No one can predict exactly what all these newly discovered ordered quantum ensembles will reveal to us. Even very simple superconducting circuits, like the Josephson computing elements, yield quite unusual phenomena. If we go a step further, markedly ordered and complex quantum ensembles, like living organisms (or at least large parts of their organisms), manifest dynamical behavior that is significantly different from the phenomena analyzed by the old thermodynamics. H.  Umezawa pointed out explicitly, that living matter decreases entropy and disorder, and increases order. Most simply, this fact ignores the second law! A. Szent-György long ago had already introduced the idea of syntropy (negative entropy, inherent tendency towards order) instead of the worn-out idea of entropy (tendency towards disorder). Life and consciousness of every living being can be based only upon the concept of syntropy.

 

Therefore we see that one may dare to challenge seriously the entropy law, investigate it anew in the fresh atmosphere of the most recent discoveries.

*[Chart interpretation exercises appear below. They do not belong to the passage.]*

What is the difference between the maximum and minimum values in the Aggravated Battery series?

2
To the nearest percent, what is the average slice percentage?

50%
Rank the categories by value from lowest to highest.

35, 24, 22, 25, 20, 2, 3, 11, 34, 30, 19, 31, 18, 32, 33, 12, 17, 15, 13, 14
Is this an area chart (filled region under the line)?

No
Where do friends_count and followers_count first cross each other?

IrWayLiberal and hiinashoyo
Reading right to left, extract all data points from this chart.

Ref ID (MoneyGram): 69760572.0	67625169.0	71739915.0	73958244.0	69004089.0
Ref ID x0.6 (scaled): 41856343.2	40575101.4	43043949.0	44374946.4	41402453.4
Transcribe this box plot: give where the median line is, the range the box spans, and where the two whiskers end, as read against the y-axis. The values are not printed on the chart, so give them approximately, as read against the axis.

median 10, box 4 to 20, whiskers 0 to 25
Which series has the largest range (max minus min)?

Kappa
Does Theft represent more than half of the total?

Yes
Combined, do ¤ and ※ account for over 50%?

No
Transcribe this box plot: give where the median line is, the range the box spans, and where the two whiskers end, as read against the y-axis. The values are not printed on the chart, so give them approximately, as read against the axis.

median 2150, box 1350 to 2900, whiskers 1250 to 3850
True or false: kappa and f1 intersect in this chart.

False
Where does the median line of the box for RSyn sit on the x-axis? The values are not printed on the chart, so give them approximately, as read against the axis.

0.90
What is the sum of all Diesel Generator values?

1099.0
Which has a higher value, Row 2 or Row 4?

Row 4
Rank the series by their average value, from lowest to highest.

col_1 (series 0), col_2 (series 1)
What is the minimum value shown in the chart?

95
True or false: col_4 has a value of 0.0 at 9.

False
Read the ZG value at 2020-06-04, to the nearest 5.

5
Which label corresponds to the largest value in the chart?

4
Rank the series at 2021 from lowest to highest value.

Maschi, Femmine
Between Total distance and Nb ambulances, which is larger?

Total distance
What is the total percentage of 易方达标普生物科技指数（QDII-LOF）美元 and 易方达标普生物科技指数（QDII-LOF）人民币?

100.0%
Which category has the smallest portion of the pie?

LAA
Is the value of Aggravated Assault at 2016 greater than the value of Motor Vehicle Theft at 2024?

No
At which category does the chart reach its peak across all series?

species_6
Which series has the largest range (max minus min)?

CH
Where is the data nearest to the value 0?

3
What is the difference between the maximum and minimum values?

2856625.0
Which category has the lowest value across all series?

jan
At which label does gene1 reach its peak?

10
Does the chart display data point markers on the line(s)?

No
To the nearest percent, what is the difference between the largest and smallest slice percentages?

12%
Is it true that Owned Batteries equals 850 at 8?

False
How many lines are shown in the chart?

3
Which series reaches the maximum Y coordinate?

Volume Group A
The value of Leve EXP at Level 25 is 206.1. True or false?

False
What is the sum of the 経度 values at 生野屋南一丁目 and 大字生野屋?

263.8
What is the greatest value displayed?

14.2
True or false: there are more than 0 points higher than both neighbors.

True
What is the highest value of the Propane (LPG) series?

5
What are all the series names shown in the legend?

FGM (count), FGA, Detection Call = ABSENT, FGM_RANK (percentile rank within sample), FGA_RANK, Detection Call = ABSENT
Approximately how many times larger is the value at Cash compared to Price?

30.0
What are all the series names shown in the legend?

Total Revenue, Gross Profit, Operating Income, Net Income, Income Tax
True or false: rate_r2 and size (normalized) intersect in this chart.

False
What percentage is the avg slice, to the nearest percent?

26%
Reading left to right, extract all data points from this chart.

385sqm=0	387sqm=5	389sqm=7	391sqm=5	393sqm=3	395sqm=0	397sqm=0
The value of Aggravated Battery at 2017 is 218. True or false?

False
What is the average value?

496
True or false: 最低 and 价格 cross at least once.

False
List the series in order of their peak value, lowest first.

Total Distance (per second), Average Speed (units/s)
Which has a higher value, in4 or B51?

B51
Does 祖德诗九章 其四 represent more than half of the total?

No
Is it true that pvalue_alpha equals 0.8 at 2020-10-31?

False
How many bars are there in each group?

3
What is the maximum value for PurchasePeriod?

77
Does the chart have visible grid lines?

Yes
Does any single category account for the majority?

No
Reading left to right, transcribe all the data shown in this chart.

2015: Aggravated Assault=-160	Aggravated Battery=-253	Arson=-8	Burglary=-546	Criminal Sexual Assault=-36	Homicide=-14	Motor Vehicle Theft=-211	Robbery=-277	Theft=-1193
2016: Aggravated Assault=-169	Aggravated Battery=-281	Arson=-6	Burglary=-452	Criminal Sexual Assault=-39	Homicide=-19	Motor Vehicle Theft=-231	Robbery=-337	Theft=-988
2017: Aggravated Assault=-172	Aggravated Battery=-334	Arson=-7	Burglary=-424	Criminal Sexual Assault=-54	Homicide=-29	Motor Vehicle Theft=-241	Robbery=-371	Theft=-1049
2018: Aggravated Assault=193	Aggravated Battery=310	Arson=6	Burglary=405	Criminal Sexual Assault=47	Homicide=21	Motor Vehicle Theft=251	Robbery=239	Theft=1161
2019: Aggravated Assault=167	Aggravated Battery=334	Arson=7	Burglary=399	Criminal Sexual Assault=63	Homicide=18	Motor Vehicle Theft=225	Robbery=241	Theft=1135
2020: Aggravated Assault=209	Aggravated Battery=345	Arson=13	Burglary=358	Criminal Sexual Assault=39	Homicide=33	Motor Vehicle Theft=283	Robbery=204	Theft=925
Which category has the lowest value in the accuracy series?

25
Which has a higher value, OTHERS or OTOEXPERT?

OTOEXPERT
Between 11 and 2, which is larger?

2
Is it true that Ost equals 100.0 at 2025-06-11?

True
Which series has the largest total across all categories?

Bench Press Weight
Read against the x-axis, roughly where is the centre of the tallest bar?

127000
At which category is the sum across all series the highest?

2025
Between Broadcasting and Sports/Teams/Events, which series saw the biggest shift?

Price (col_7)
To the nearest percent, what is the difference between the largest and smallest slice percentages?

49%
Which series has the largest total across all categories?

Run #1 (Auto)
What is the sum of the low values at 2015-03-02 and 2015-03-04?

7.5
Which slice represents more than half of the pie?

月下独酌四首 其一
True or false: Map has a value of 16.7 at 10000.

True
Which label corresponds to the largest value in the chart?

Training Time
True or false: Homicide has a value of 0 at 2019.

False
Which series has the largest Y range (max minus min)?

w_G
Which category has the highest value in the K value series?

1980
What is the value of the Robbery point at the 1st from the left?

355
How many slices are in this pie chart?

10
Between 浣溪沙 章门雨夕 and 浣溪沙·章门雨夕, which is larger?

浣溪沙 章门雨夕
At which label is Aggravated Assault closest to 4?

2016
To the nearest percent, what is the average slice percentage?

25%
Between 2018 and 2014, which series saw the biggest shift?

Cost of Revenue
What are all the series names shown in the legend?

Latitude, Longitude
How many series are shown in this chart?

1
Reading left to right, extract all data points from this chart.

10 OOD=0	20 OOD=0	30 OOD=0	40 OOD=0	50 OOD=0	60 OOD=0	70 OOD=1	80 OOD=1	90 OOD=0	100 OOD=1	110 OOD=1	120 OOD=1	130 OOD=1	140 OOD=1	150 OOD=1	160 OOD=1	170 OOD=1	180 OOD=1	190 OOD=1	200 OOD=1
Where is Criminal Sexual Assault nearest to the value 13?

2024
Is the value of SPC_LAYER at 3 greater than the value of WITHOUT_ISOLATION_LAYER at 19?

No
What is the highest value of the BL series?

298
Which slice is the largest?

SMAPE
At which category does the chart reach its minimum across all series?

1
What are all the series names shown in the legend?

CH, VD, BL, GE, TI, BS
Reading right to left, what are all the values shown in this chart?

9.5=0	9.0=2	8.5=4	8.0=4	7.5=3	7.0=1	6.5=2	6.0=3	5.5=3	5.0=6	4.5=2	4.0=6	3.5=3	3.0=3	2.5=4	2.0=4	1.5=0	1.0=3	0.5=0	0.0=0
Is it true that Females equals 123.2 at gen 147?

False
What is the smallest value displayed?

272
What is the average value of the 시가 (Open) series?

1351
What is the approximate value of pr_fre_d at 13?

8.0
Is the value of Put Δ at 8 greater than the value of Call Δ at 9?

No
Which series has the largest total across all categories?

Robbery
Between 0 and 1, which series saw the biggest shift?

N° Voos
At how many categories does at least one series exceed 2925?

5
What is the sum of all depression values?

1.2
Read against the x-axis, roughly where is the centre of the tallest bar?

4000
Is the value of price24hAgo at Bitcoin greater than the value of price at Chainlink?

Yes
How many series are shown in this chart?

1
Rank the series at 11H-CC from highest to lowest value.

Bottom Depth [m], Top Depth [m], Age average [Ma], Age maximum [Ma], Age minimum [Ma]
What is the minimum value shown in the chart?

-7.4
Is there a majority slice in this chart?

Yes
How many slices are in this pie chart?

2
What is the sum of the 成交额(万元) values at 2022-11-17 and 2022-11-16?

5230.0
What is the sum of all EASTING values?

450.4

What does it all mean? Will this research lead to profound changes in our technology, our society and spiritual understanding of our own existence? For instance, shall we find a long-hidden form of life, which is pregnant with human dignity and yet does not increase the total entropy of our planet (possibility # 3 of the previous chapter)?

The answer to this question will surely be a matter of a vast and long debate. Personally, I believe that the answer is essentially yes. But I also believe that we obviously need enough time before we can give a mature answer to some basic questions on our future. Namely, new scientific discoveries and technological achievements are of no use if they are not accompanied by a deep human understanding of their meaning. And this takes time.

We need not be afraid that this deep evolutionary process may lack its own confirmatory signs. Such signs will always exist, especially in the form of modern ethics which could really work in the complex post-industrial societies.

 

This essay could point only to several basic features of the present great transformation. A vision of a different society was offered, with a different role of the second law – but which still remains to be one of the cardinal turning shafts in the transformation.

 

The first act of the play was like stumbling against the Law. There was a snake. Man was expelled from Paradise. In the second act, Adam and Eve were suffering in their hard labour down on the Earth. The more they were striving, the more they were embroiled into chaos and danger of a total collapse. What will the third act be? In which way should we reconcile with the Law ?

Expressed by the words of a contemporary musician Keith Jarrett, the answer sounds poetically :

“I now see that the dark can be looked at two ways : forbidding or enticing. I chose to be enticed and was finally allowed to turn on a light in there. Now the darkness is that much smaller and my faith is greater that what is found in the darkness is not destructive, but Creative.”

Truly, the snake may be a bearer of wisdom.